In sum, efforts to reform healthcare seem on track to boost utilization while reducing reimbursement. This is pretty much what we've seen for the past two decades-with one exception: The installed bases of high-tech imaging equipment in this country, comprising CT, MR, and PET/CT, today represent largely replacement markets with little expansion. A substantial boost in utilization, made possible by the availability of a public health insurance option, will outstrip the capacity of equipment installed at medical facilities currently operating at optimal volume. For the most part, these are the midsize and large hospitals that for the past several years have deferred the purchase of MR scanners in favor of upgrades and jumped on the introduction of 64-slice CT to drive that marketplace to unprecedented heights.

Recently developed and commercially launched low-dose, high-performance CT scanners and 3T scanners built for routine clinical use are ready-made to satisfy this future need. Similarly, a new generation of PET/CTs has emerged, offering faster and higher resolution hybrid scans. Demand for these systems will quicken with the availability of new PET radiopharmaceuticals, which could enter the market over the next couple of years.
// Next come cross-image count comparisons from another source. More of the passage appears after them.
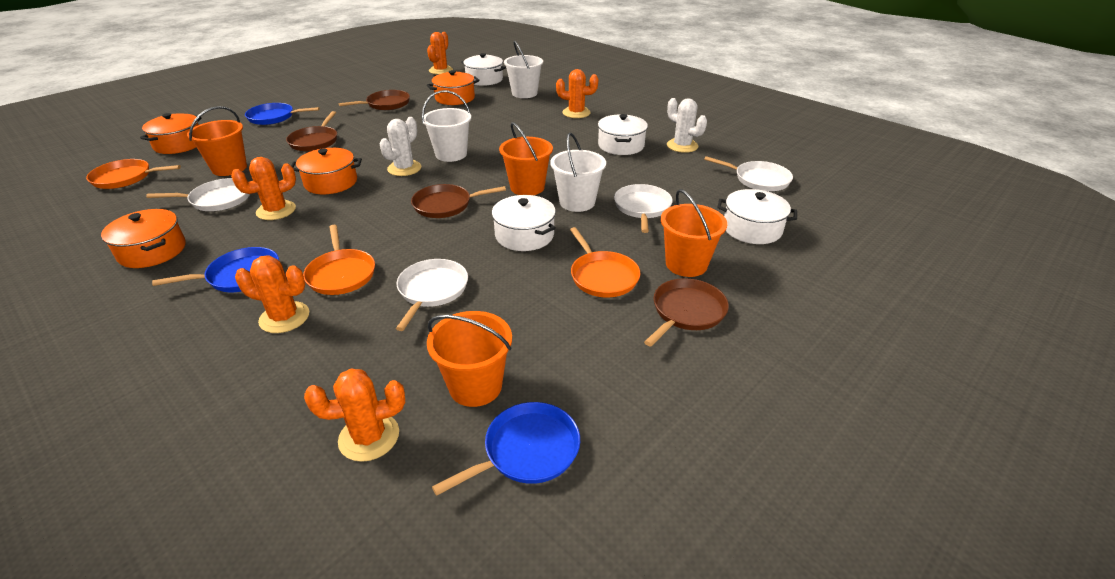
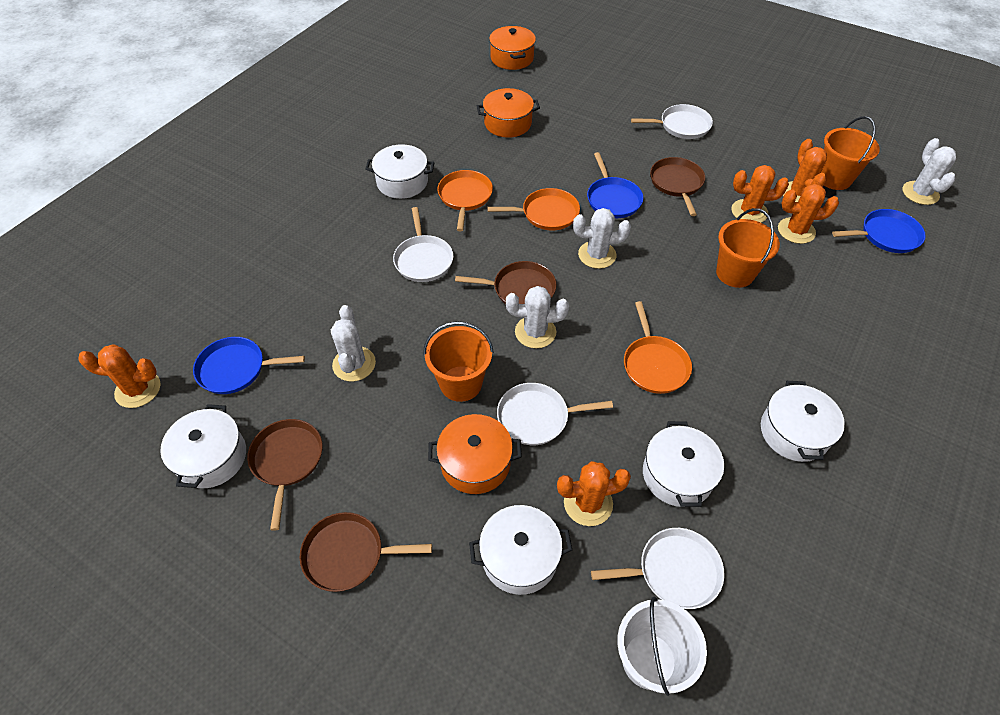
orange bucket: [187,106,247,176] [427,311,512,407] [499,122,553,195] [661,189,727,277] = 4 -> [423,321,494,402] [716,208,780,288] [821,116,880,190] = 3
orange pot: [101,209,186,268] [140,113,202,154] [291,148,362,194] [427,70,479,105] = 4 -> [428,414,522,494] [477,88,540,138] [489,26,536,70] = 3
white bucket: [422,90,471,162] [504,41,543,98] [550,133,606,212] = 3 -> [617,596,707,696] = 1
white cactus: [380,117,421,176] [667,98,707,153] = 2 -> [331,305,376,382] [506,286,569,348] [573,208,631,269] [902,138,956,205] = 4
white pot: [462,53,506,86] [492,195,556,251] [598,114,648,155] [718,189,797,244] = 4 -> [160,404,246,488] [366,144,434,199] [469,505,572,595] [643,421,724,507] [761,381,845,462] = 5

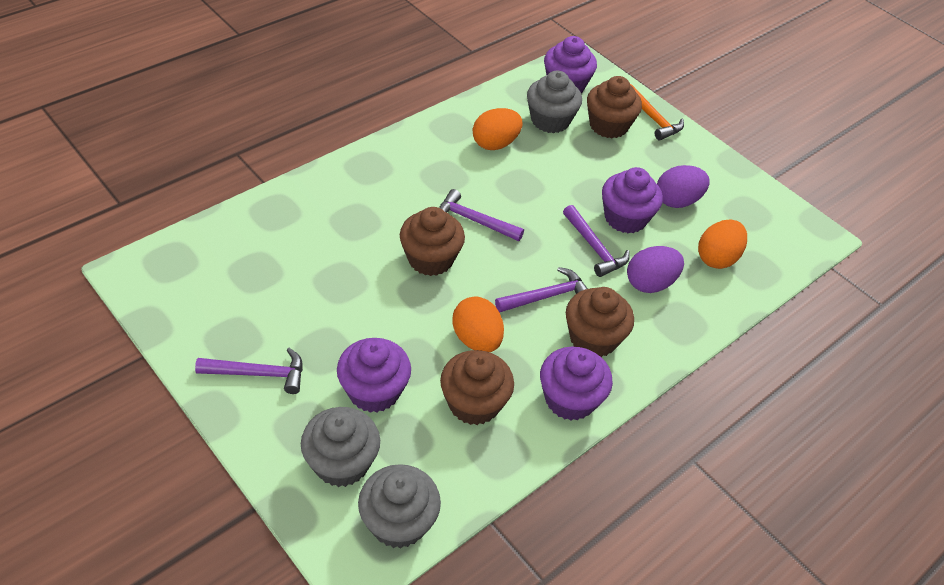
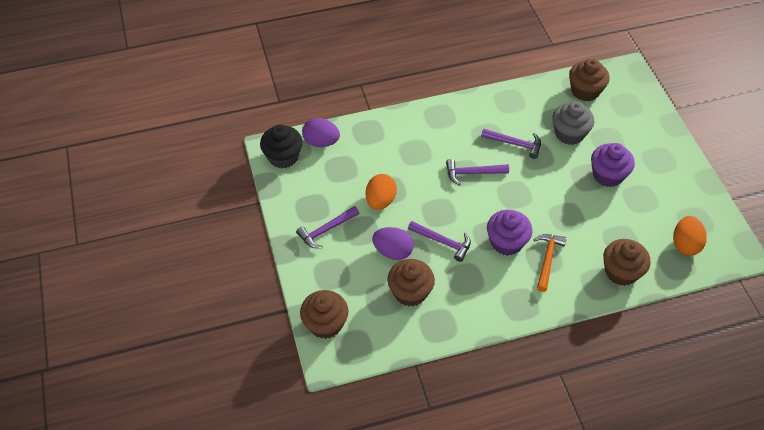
black cupcake: none = 0 -> [260,125,303,168] = 1
grey cupcake: [301,407,380,487] [358,464,441,548] [527,70,582,133] = 3 -> [552,101,594,145] = 1
orange egg: [452,297,504,352] [473,108,522,150] [698,220,747,269] = 3 -> [366,174,397,210] [673,216,706,256] = 2
purple cupcake: [337,338,411,413] [540,347,613,420] [544,36,597,93] [602,167,663,233] = 4 -> [487,210,532,256] [591,143,635,187] = 2

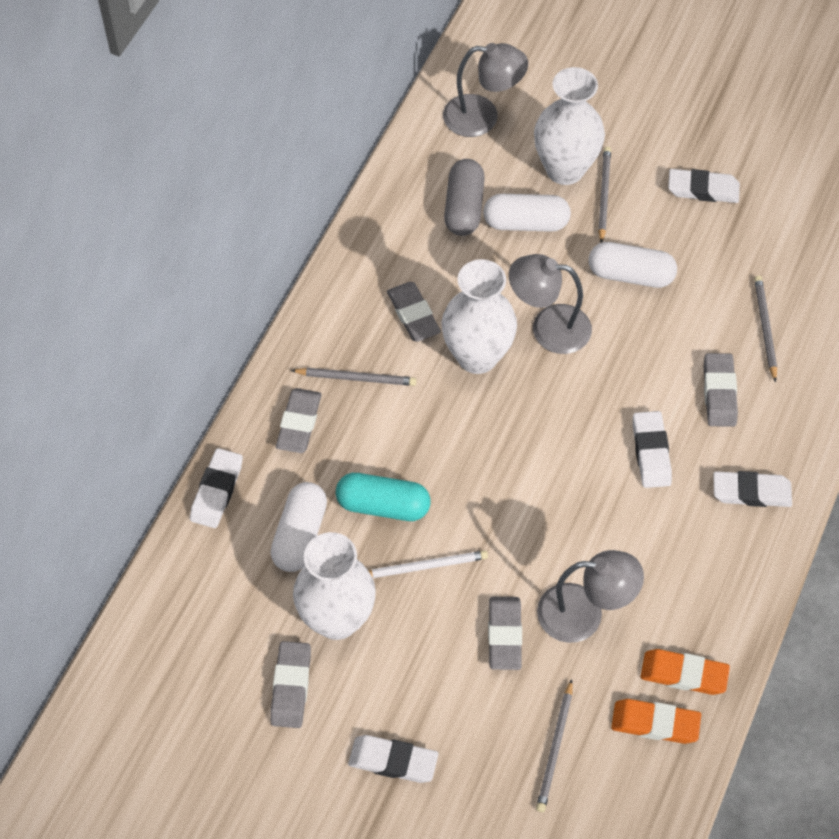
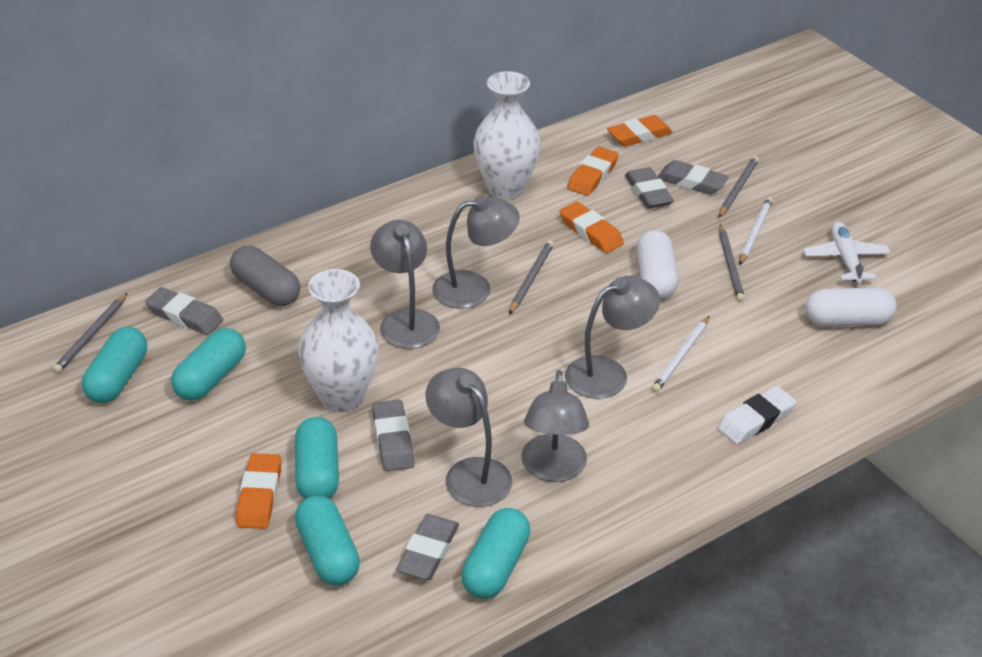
grey lamp: [443,43,528,137] [509,254,592,354] [537,550,644,643] = 3 -> [370,220,440,349] [426,368,512,507] [432,195,520,309] [521,370,589,482] [565,276,660,399] = 5
orange eraser: [611,699,701,744] [641,649,730,695] = 2 -> [236,453,281,529] [560,202,624,253] [567,146,619,196] [607,115,673,146] = 4
turquoise capsule: [336,473,431,521] = 1 -> [82,327,147,403] [171,328,246,401] [295,417,339,499] [295,495,360,585] [461,508,531,599] = 5
white capsule: [270,482,327,572] [483,194,571,232] [589,242,677,288] = 3 -> [636,230,678,299] [805,287,897,327] = 2
white eraser: [190,448,243,528] [348,735,438,783] [633,411,672,488] [668,169,740,203] [713,471,792,507] = 5 -> [717,386,796,444] = 1
white pencil: [369,550,488,578] = 1 -> [652,316,709,393] [739,197,773,265] = 2
white plane: none = 0 -> [803,221,890,284] = 1
white vase: [293,532,376,640] [442,259,517,374] [534,67,605,185] = 3 -> [299,269,379,412] [473,71,541,199] = 2

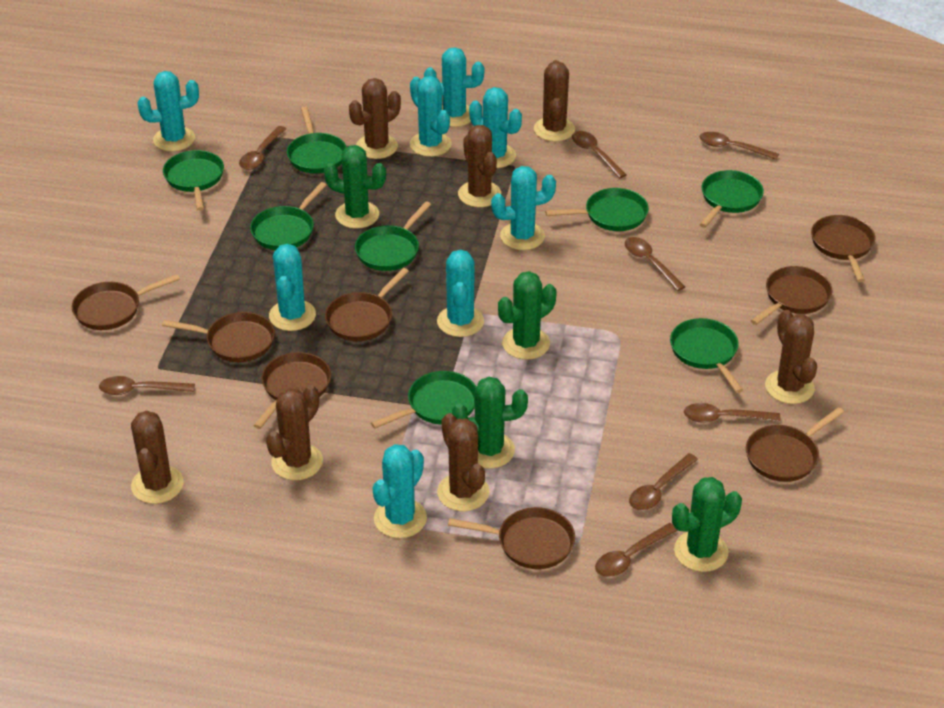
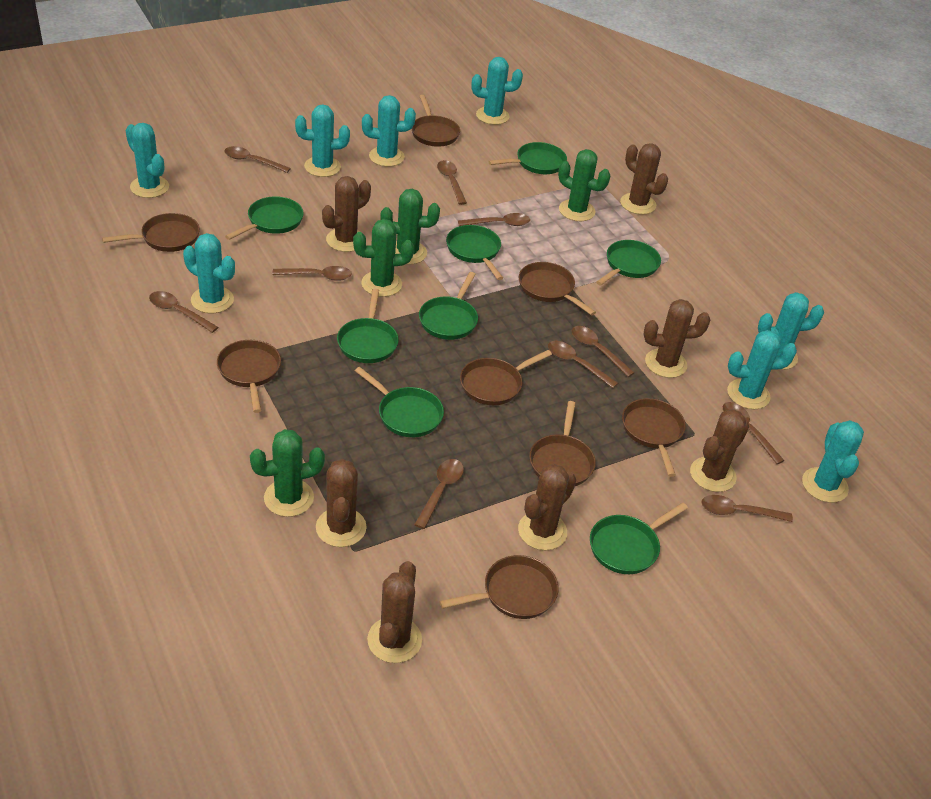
brown spoon: [99,376,195,395] [239,126,286,170] [572,131,627,178] [595,523,677,577] [625,237,685,291] [629,453,698,511] [684,403,780,423] [699,132,779,160] = 8 -> [149,291,218,333] [224,146,291,173] [272,266,352,281] [414,459,464,529] [437,160,467,205] [458,213,530,226] [548,341,618,388] [572,326,634,377] [701,495,793,522] [723,402,785,464] = 10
So it is that we appear to be on the verge of a phoenix-like resurgence in medical imaging. The trigger would be healthcare reform and the unprecedented rise in utilization it would bring. An early and unconnected rebound in demand for imaging equipment could come by year's end with the recovery of the stock market, as rising endowments allow institutions to replace MR and CT devices.

Another, less attractive, scenario would result from the scuttling of healthcare reform. But even under those circumstances, demand for high-tech imaging equipment would grow following the dictate of a replacement market that can hold out only so long until aging machines have to be replaced.

If this logic proves correct, the need for replacement systems will spur rising orders for MR scanners by year's end, particularly in the 3T segment, which already has bucked the overall decline in demand seen in this modality. CT sales could rebound as early as the end of this year but almost certainly in the first half of 2010. If healthcare reform passes, demand for equipment in both modalities will abruptly increase, a consequence of supply and demand, if not political necessity.

With a major argument against public insurance being the long wait times for diagnostic services in countries with socialized medicine, the Obama administration has a vested interest in not allowing its healthcare reform program to cause this in the U.S. If such waiting lines begin to form, we could see the return of something like the long abandoned Medicare Pass-Through. This program provided government funding for the purchase of new equipment according to a formula based on the percentage of Medicare patients handled by an institution. This time, however, the formula would factor in patients covered by a much broader insurance program, a repeat of history that in retrospect will seem obvious.